### Document text

■ ■ ■ ■ ■ ■ ■

Feeding the Wolves at the Door... and Not Feeling Guilty
[[i]This was written for an English 1A research paper for my college. I had promised some people in a group I'm in I'd post it if I got more than 90% on the paper. That was about a year ago, and I got a 100% on the paper with favorable reviews from my teacher and a few others, so I figured I'd put it on here to share with you all.[/i]]
You’ve probably seen them before: those ridiculous mascots you’ve seen cheering on teams at football games and wandering around Disney theme parks; those strange individuals who have littered their rooms with pictures of wolves wearing clothes, cats engaging in sophisticated conversation, dogs playing poker. You know of those immature adults who never quite grew out of that stage when they loved cartoons and now currently owns every single Disney movie from Robin Hood to The Jungle Book to The Aristocats. It may surprise you, but their number is growing and growing fast; they breed like rabbits. They get together in large groups and participate in the strangest social events and manners we find ourselves uncomfortable around. To think of all that fur and all the new ideas it brings with it makes it evident that our society needs to take a step back and take note of the economic, artistic, and social benefits that the furry fandom provides.
With a rapidly growing fan base, the furry fandom is one of the largest subcultures reaching into the modern era. Centered on the love of animals with human-like traits, called anthropomorphics, the furry fandom has created in itself both a way of bringing people together with their love of the anthropomorphic in literature and arts and a place where the inner child can run free. The modern furry fandom’s influence reaches beyond the boundaries of the anthropomorphic lovers into modern society, providing numerous economic, artistic, and social benefits both inside and outside the subculture. While there are numerous popular culture fandoms out there, the furry fandom is just one example of our society and interactions between subcultures and how quick we are to judge something simply by its outer appearance.

■ ■ ■ ■ ■ ■ ■

### Data records
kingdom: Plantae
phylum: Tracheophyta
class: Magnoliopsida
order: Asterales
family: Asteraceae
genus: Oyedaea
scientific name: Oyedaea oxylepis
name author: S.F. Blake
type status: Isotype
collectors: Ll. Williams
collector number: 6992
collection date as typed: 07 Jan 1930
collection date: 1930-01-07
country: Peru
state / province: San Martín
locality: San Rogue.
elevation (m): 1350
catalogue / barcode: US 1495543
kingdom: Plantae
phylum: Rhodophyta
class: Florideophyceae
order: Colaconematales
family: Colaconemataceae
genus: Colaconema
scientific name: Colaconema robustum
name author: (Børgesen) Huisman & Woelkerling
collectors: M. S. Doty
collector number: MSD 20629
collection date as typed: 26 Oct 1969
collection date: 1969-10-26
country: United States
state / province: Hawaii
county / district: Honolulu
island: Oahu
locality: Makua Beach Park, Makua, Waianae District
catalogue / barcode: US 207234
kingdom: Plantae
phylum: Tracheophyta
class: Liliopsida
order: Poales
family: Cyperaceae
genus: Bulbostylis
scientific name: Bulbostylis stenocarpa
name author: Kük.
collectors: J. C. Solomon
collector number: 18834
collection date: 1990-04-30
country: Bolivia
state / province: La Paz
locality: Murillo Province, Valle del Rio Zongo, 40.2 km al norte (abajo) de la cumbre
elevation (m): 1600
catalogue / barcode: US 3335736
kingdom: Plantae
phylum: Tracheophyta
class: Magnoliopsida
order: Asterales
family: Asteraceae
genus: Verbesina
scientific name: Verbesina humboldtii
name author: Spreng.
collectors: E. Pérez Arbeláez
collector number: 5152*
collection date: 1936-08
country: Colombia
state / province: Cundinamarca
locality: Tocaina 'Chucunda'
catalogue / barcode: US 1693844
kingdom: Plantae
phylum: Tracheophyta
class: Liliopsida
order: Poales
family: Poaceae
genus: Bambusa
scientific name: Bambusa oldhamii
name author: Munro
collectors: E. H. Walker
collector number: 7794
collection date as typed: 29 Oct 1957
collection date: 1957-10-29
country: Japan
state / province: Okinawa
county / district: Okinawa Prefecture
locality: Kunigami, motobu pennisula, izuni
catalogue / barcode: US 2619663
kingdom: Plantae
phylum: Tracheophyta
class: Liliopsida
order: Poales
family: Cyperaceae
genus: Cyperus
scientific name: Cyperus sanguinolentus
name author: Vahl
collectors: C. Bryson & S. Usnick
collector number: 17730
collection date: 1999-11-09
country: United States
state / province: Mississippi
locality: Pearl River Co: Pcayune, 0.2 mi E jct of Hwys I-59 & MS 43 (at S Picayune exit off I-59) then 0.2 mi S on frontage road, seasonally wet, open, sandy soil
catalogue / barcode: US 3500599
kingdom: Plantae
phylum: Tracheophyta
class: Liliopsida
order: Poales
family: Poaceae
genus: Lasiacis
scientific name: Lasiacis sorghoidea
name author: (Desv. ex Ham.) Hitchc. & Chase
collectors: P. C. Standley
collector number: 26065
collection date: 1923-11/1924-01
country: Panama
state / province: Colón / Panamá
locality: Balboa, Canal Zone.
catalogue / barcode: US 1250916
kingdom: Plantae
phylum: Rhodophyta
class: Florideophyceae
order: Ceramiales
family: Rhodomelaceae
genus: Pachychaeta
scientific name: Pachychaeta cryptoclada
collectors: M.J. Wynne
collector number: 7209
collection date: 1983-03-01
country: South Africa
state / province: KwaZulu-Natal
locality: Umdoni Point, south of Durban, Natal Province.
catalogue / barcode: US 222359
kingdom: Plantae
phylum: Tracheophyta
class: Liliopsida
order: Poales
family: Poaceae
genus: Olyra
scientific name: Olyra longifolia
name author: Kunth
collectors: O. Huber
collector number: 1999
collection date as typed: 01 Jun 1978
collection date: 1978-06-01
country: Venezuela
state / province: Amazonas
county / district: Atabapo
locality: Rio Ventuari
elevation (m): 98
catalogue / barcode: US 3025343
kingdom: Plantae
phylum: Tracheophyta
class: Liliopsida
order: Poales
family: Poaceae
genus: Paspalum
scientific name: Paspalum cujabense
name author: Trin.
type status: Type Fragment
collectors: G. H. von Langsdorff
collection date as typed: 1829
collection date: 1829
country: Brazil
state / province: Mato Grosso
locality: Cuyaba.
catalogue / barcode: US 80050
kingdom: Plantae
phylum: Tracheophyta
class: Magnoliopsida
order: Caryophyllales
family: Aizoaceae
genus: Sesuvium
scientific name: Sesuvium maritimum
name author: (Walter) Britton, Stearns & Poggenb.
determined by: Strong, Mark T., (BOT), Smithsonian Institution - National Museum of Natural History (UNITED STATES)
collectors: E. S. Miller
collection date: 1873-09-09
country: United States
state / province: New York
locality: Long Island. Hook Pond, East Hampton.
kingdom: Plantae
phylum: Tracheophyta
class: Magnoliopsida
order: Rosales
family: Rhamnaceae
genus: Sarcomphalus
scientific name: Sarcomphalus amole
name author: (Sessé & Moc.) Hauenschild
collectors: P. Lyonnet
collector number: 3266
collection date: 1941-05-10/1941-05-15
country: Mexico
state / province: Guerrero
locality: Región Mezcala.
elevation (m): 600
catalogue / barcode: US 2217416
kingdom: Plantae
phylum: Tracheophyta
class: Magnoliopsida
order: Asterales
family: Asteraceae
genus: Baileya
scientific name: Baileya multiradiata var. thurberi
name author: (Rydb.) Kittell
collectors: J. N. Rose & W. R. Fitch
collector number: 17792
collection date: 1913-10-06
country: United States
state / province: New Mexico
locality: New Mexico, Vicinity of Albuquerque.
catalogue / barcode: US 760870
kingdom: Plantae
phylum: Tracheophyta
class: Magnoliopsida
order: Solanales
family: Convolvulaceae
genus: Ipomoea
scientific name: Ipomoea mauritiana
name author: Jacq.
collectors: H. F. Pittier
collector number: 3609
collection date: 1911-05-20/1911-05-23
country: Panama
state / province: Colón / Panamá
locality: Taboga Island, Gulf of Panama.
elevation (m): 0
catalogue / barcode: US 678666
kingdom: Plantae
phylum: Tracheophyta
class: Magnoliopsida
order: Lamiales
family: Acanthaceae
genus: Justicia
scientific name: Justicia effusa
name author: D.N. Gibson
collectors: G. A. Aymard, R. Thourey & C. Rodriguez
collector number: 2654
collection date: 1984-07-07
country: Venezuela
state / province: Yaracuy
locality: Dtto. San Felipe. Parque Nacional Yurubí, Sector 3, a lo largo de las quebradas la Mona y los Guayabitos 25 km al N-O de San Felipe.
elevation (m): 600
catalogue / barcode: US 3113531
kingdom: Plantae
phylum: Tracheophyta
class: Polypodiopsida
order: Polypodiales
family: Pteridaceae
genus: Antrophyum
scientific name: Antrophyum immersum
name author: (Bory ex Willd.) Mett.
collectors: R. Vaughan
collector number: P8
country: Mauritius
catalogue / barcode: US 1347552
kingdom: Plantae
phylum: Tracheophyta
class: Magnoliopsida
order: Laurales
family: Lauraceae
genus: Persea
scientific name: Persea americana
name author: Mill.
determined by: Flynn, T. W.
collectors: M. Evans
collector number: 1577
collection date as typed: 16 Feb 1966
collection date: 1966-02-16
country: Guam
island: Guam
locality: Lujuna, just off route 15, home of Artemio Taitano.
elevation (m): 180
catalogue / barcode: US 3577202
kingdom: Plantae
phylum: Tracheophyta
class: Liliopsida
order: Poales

■ ■ ■ ■ ■ ■ ■

### Complete the following
1: List every Disney movie that the furry fandom essay names.
2: Answer these questions from the furry fandom essay:
(a) What score did the writer receive on the paper?
(b) What name does the essay give to animals with human-like traits?
(c) For which course was the paper written?
3: Proceed with the furry fandom essay, picking up after its last sentence.

### Answers below
1: Robin Hood, The Jungle Book, The Aristocats

2:
(a) 100%
(b) Anthropomorphics
(c) English 1A

3:
There is an annual event in the eastern United States that takes place every June since its inception in 1997 and boasts an attendance of almost three thousand people each year. This is Anthrocon, the largest furry convention held anywhere in the world and a very large source of income for the city of Pittsburgh, Pennsylvania every year. According to the Pittsburgh Tribune-Review on the 2008 Anthrocon convention, “The attendees last year brought in $2.5 million to the city, [Anthrocon spokesman Karl] Jorgensen said. More than $3 million is expected this year” (Brandolph 1). Based on the three thousand attendees to Anthrocon, each convention-goer adds around another $10,000 to the city’s economy each year. That includes the costs it takes to host the event, something which Pittsburgh does not seem to mind in the five years it has hosted the convention since 2005.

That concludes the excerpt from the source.